Making the record he wanted to make paid off. Vacation may not be the definitive Bomb record for longtime fans, but it’s the one whose influence looms largest over the last decade of DIY, punk, and indie rock. Its production is humble and scrappy, but it’s as ambitious as any rock opera. And it starts out kind of sounding like one. The climactic opener “Campaign For A Better Weekend” begins with just Jeff quietly sighing his words over a piano, like a scene from a musical, and it eventually explodes into a gang vocal punk coda. It segues seamlessly into “Vocal Coach,” a revved-up take on Blue Album-era Weezer that’s peppered with all kinds of bells and synths and tongue-in-cheek self-deprecation. From the one-two punch alone, the album feels like a kindred spirit of the previous year’s The Monitor by Titus Andronicus, who actually opened one of BTMI!’s Vacation shows, but for whatever reason, Vacation was largely ignored by the same publications that showered The Monitor with praise. It wasn’t really until Jeff released his sophomore solo album WORRY., whose side B song cycle was modeled after The Clash’s London Calling and The Beach Boys’ Smile, that critics outside of punk-specific publications began to take notice on a wider scale.
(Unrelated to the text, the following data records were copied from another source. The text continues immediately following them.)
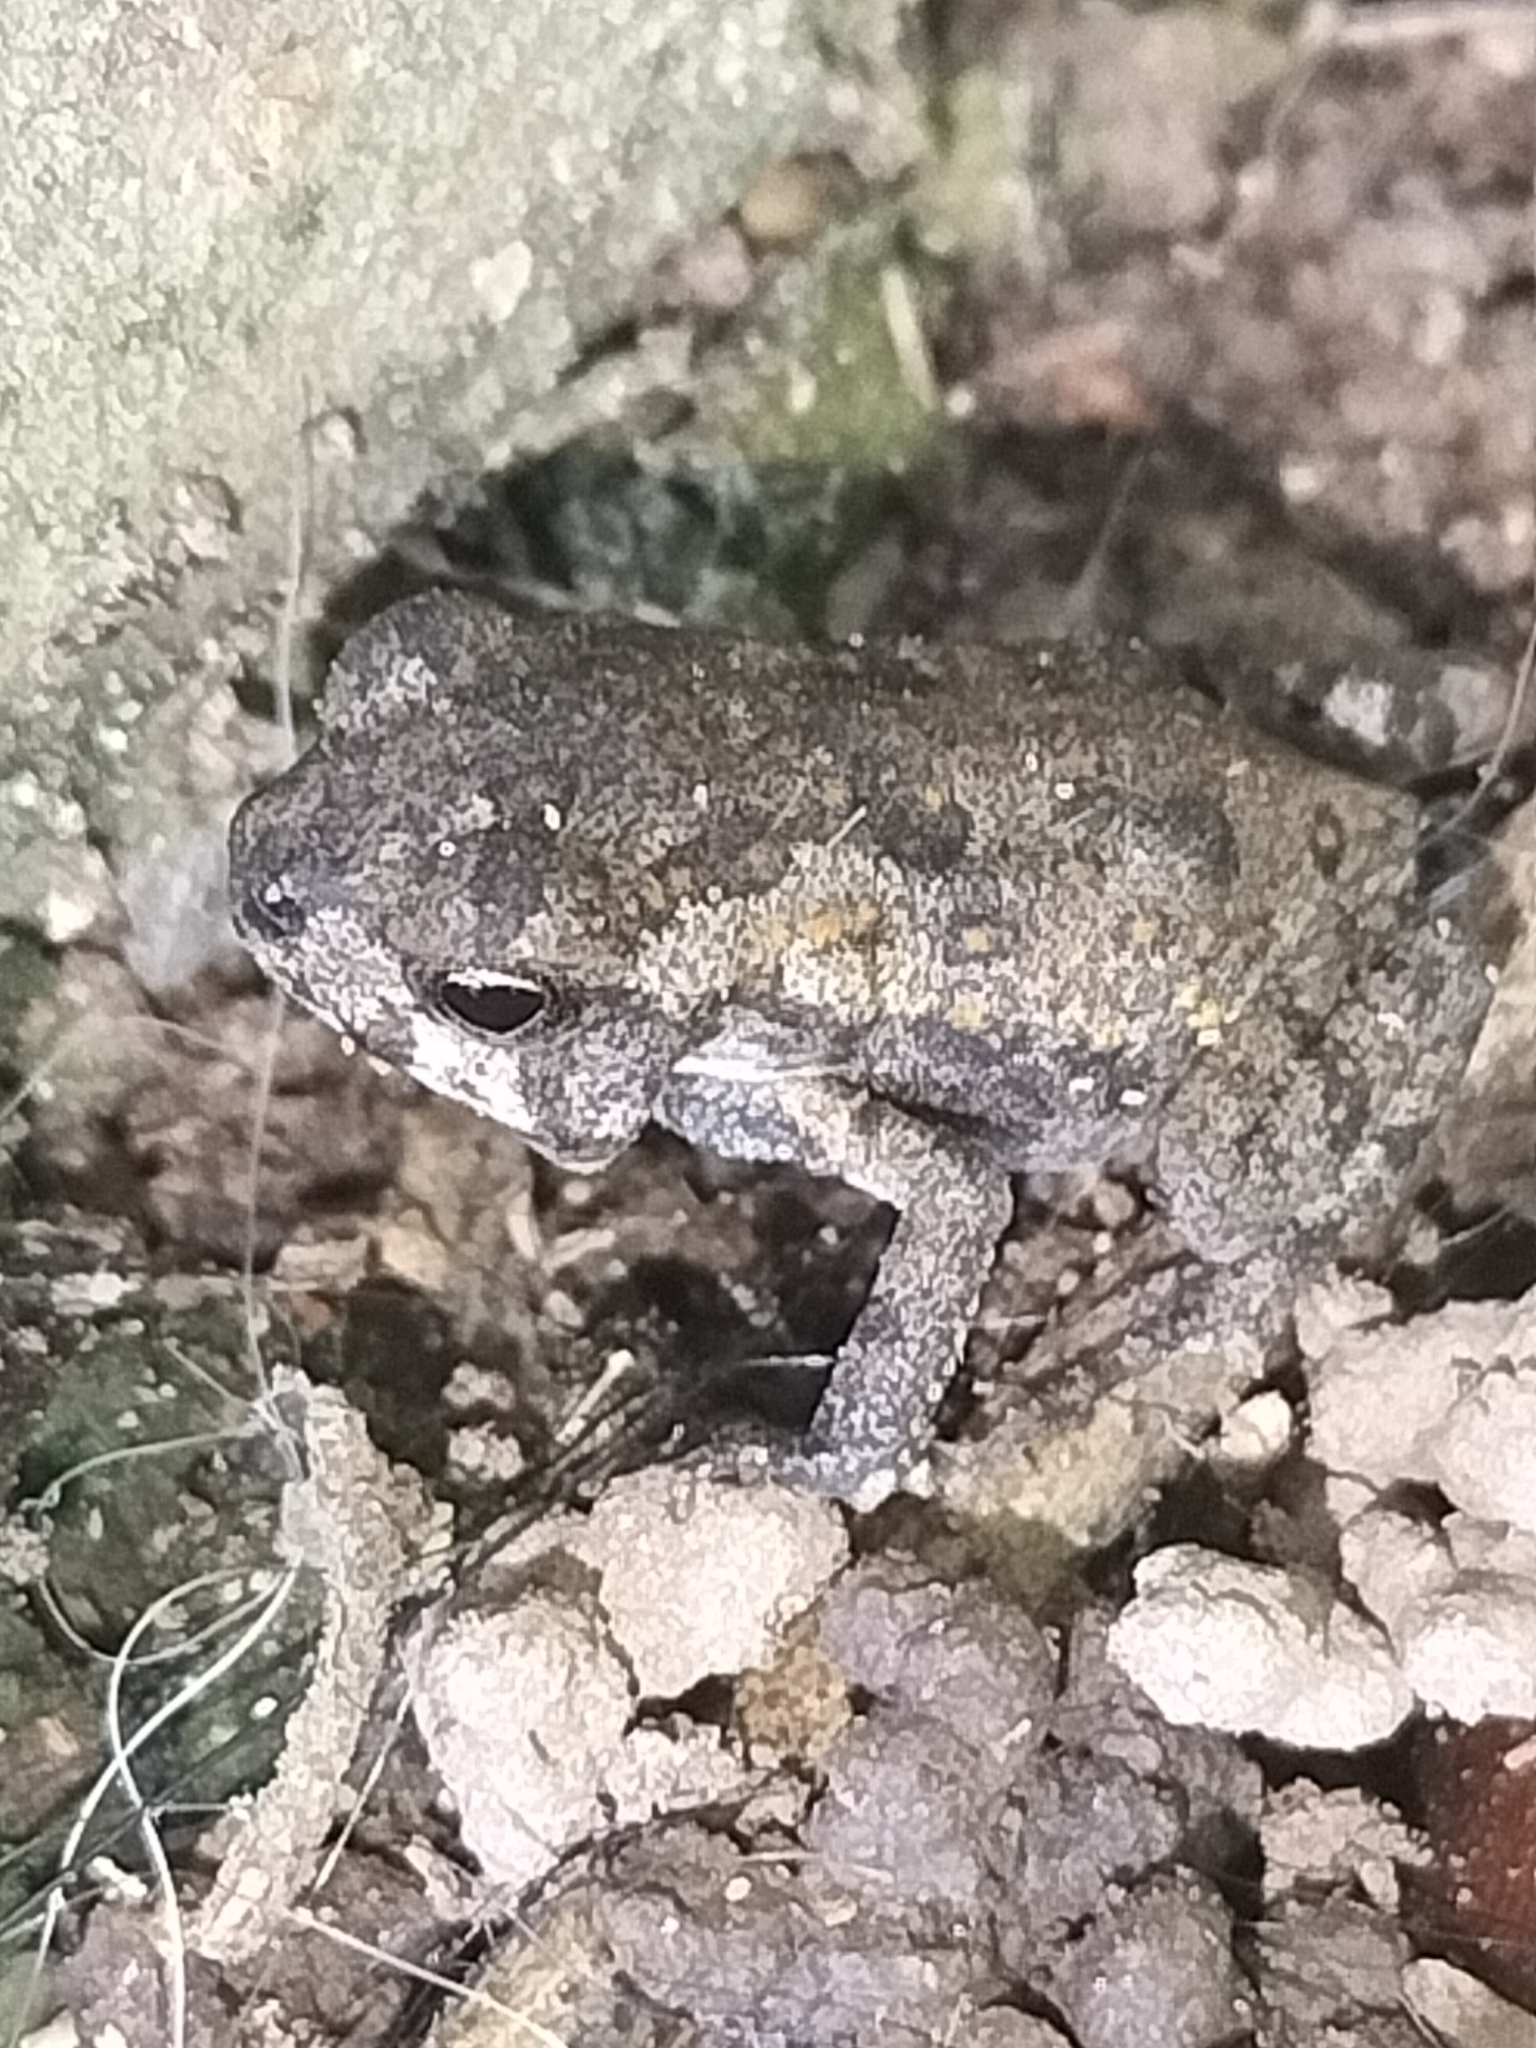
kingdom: Animalia
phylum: Chordata
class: Amphibia
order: Anura
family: Bufonidae
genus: Rhinella
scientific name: Rhinella marina
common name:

And the ever-changing, multi-genre approach of WORRY. was not at all unlike the one Jeff had taken on Vacation.

Throughout Vacation, Bomb the Music Industry! usually fall somewhere between indie rock and punk, never fully committing to either one, and they also flirt with Beach Boys-y ballads, campfire folk singalongs, arena rock, chiptune, and more, all in the way that only Jeff Rosenstock could. As he’s done since the ASOB days, Jeff often seems like he’s trying to squeeze as many words into each line as possible, but he also knows when to balance out all the chaos with a bare-bones interlude, and when to give in to his pop instincts and burst into a super catchy chorus. The album — which was made by a total of 23 musicians — is fleshed out with strings, horns, keyboards, glockenspiel, harmonica, pedal steel, with arrangements that owe more to Jeff’s love of Neutral Milk Hotel than to his punk and ska background. And as he’s done all throughout his career, Jeff put just as much thought into his lyrics as he did into the complex arrangements, coming out with songs that are genuinely purposeful. For an album as communal and upbeat as Vacation often is, the words are frequently personal, lonely, and depressed. Still, Vacation always feels like it’s bursting with hope and optimism, like it’s saying, no matter how bad things seem, there’s still reason to feel joy.

As Bomb the Music Industry!’s final album, Vacation was one hell of a note to go out on, but it’s opened so many doors for both Jeff and the DIY scene overall that it’s hard to see it as the “end” of anything. Its influence has grown each year, and it still feels like we’re only just beginning to see how large this album’s impact is. It also hasn’t aged a bit. Vacation could come out today as Jeff’s latest album, and the uninitiated would probably never suspect it was written a decade ago.